Memorize the map. Your mind is your best navigating tool.
Memorize the map, carry it with detailed knowledge of what is on it and a spare compass (or two). I mostly visit remote areas, generally thinking of trails only as a means to get off the trail to where I really want to go via bushwhack. For a major trip to an unfamiliar, or even a semi-familiar area, I like to spend hours going over the map in considerable detail, memorizing major features
and their relationship to each other, then begin again going back over the route to pick up on successively smaller features. A sense of direction at each is extremely important. I try to memorize what I would do when encountering each landscape feature, as well as possible alternate choices. I find that when I get out there and at the end of the day or when I am extremely tired and perhaps also dehydrated, the mind may not work so well. If I have a layered approach to memorization, the major landforms will be obvious, and they will trigger memory of smaller details. That's when those hours spent on map study really pay off.
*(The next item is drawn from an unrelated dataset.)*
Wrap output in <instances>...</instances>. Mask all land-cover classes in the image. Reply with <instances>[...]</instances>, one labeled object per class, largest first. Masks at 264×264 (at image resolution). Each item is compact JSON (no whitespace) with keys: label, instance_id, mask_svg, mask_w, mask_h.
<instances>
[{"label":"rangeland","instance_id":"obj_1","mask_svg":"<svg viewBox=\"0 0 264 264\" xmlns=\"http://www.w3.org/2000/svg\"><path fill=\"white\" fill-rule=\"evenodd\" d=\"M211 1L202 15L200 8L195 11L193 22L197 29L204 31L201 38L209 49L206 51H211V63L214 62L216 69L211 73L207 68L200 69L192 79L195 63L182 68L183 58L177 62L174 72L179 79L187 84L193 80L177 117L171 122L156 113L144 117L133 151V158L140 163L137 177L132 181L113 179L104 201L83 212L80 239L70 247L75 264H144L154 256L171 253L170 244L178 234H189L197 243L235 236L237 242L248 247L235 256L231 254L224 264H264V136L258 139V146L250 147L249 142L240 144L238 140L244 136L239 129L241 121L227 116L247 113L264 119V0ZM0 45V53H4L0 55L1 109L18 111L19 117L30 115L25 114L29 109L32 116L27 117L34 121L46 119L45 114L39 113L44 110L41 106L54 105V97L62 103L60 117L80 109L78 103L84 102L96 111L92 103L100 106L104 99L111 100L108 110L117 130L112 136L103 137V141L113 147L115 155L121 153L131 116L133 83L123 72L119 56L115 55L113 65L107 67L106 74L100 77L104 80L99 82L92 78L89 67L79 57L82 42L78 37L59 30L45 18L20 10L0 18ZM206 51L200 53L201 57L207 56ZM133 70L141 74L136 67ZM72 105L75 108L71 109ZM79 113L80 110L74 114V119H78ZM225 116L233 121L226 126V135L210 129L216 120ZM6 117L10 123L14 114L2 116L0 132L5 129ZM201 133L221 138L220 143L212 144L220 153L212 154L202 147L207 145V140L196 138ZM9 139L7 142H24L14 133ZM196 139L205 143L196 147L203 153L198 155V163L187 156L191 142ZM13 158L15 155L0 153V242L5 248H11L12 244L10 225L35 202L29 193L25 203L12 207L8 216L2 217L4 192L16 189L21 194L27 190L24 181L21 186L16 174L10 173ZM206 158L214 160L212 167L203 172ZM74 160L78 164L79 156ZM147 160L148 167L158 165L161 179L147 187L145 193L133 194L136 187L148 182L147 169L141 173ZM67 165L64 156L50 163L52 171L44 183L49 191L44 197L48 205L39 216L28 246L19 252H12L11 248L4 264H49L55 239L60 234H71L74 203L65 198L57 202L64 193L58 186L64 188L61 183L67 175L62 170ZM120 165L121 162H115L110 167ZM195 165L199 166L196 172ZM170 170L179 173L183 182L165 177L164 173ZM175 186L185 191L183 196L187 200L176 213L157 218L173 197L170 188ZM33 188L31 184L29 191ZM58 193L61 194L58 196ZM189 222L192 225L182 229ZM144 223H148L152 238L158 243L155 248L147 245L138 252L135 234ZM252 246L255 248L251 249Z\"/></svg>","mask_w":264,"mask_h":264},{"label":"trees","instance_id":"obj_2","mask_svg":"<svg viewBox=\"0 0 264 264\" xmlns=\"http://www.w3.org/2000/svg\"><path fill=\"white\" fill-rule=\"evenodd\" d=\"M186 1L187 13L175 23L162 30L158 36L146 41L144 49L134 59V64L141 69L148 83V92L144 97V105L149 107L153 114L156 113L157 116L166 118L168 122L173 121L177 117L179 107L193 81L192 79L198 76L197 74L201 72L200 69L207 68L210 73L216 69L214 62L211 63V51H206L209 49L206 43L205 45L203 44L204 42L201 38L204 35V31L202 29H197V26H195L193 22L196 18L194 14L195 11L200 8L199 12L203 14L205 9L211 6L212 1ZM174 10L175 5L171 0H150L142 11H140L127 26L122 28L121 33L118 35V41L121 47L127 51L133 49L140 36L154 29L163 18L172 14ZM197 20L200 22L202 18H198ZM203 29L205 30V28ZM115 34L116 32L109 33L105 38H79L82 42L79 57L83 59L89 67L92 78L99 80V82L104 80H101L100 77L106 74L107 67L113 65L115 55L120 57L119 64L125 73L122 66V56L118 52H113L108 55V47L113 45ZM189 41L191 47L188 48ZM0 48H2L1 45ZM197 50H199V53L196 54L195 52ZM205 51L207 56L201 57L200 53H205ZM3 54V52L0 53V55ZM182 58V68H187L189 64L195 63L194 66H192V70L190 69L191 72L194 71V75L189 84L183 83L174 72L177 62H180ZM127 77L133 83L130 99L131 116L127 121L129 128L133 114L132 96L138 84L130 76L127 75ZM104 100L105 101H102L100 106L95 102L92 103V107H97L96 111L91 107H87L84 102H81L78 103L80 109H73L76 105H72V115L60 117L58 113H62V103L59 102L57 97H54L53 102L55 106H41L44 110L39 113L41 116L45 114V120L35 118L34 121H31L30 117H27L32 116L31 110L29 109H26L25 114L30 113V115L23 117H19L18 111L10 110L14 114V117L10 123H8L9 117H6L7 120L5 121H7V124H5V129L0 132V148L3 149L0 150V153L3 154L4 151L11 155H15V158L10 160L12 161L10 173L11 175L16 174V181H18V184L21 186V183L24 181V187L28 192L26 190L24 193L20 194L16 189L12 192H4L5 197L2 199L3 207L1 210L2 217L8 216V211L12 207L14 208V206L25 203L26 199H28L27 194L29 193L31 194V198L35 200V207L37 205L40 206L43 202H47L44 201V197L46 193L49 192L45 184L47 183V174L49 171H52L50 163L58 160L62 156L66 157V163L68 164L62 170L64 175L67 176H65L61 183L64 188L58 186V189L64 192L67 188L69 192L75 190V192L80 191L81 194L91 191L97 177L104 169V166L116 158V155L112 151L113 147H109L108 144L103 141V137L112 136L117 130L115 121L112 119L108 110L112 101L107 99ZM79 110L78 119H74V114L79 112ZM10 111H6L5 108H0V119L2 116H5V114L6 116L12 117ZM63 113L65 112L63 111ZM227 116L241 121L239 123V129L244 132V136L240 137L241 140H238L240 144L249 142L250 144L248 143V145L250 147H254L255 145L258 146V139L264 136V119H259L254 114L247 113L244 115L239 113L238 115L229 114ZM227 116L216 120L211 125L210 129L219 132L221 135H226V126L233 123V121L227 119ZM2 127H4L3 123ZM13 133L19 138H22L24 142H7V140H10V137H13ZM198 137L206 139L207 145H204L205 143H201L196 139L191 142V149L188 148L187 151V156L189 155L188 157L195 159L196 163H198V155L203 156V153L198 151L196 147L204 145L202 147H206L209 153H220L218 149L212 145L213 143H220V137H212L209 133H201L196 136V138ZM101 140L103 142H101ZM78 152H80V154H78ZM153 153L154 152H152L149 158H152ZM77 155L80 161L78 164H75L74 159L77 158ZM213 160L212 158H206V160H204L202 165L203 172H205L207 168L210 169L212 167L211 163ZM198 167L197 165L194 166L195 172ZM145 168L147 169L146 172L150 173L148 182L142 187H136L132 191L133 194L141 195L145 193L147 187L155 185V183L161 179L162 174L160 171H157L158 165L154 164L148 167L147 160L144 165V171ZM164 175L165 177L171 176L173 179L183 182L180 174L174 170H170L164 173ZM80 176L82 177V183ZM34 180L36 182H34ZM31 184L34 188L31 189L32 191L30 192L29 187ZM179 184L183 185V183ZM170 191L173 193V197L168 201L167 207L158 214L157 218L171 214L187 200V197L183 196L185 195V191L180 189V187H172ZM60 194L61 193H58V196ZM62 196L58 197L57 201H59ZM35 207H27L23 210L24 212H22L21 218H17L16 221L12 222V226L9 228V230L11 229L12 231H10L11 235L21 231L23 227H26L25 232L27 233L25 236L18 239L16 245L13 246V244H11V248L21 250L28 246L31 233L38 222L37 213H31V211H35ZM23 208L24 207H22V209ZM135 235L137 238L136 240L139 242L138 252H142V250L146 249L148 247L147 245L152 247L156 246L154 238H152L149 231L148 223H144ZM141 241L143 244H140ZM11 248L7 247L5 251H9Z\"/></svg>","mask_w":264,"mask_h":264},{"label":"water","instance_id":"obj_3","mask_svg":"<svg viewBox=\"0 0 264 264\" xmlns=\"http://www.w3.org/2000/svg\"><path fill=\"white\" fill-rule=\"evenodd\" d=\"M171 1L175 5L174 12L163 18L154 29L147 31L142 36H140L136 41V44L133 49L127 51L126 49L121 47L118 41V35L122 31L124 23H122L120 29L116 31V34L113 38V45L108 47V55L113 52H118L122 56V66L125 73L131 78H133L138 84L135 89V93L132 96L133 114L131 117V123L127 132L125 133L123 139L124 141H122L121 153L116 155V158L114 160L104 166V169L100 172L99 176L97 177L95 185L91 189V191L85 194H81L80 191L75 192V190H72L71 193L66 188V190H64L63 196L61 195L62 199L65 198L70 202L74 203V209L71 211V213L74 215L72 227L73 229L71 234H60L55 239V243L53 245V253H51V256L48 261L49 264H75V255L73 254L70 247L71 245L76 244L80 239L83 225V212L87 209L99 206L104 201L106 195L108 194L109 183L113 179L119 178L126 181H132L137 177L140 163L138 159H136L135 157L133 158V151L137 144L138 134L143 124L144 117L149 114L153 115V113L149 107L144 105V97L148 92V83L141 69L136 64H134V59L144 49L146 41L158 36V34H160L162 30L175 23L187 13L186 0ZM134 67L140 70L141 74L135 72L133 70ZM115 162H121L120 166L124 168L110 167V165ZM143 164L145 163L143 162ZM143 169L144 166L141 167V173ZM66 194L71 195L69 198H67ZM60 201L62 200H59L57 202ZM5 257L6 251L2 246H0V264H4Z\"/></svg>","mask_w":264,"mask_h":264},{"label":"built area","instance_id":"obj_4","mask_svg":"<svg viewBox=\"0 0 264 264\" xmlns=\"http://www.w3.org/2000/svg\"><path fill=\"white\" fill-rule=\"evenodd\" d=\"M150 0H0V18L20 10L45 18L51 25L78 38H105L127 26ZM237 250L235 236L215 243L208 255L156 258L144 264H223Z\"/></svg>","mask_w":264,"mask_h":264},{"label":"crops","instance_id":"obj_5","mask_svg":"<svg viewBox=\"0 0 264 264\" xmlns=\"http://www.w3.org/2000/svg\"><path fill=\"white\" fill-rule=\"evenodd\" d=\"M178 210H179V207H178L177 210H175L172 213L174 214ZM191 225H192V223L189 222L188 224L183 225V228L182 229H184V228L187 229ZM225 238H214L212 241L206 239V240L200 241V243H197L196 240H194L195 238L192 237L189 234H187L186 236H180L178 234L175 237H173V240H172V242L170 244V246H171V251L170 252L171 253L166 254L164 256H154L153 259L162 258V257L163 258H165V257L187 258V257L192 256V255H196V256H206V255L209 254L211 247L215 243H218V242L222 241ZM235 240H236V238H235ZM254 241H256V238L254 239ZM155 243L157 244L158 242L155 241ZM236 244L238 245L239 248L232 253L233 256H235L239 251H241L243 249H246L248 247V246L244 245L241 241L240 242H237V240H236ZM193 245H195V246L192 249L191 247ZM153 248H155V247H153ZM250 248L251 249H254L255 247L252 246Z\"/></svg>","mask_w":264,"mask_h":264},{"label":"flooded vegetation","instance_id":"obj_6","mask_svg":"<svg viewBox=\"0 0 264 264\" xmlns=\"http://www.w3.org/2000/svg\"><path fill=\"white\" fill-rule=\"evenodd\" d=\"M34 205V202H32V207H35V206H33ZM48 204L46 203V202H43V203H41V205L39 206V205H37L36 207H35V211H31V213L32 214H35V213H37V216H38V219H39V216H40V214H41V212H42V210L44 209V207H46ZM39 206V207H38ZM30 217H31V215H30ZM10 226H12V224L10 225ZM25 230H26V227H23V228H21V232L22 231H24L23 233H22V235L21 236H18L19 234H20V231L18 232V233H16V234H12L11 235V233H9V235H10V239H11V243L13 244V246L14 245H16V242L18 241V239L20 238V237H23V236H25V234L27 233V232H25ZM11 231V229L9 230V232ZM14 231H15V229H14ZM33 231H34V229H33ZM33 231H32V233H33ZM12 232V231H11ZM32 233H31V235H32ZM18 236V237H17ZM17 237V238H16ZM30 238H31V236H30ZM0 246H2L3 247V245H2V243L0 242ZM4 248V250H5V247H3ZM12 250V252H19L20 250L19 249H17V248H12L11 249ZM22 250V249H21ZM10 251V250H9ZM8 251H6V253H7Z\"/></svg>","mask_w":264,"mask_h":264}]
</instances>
Some people hike primarily just to reach a destination. Usually from what I read here it is some kind of summit. Want to use a gps to get there? Go ahead. Just be sure you are as capable of getting yourself back home again without using the gps if it should become lost or break. Total reliance on such a single mode of total failure is foolish. Other people (like me) find far more enjoyment in observing the landscape and figuring out where I am by using my own continuously developing skill and brainpower. I would much rather know where I am every step of the way by looking outward, using my mind with the aid of map and compass, than to focus on a machine to take me to an endpoint as the goal.
I do own several gps devices. I use them in two ways... first as a long distance canoe racer I use a gps to monitor my speed both when training and during a race. Rarely would I need to use it to navigate, except in very long distance races in a new area or to otherwise gain racing advantage. I programmed 768 waypoints in routes around islands and current during the Yukon 1000, for example. Even there, visualization on the spot with prior knowledge of the map would take priority over following the gps arrow. The gps is a tool during a competitive race.
The second way I use a gps is as a SAR Crew Boss. I work very closely with DEC rangers during a lost person search, and of course the gps is central to search grid navigation and end of day coverage monitoring, to ensure complete coverage in precisely the correct area assigned. You had better know in an instant how to program an assigned search block when a ranger tells you to go there. Even so, completely understanding of use of map and compass is still primary when navigating and leading a crew through the terrain and reporting findings to incident command. The gps is a necessary adjunct tool during SAR.
However, I do not use a gps when hiking for personal recreation. To me it is no more than an unnecessary distraction. It is far more enjoyable to take my time and experience developing use of natural clues along with map, compass, and my brain. I never stop learning, I always know where I am to any reasonable and necessary degree of accuracy, and where I am going. I don't need the gps as a tool to do that.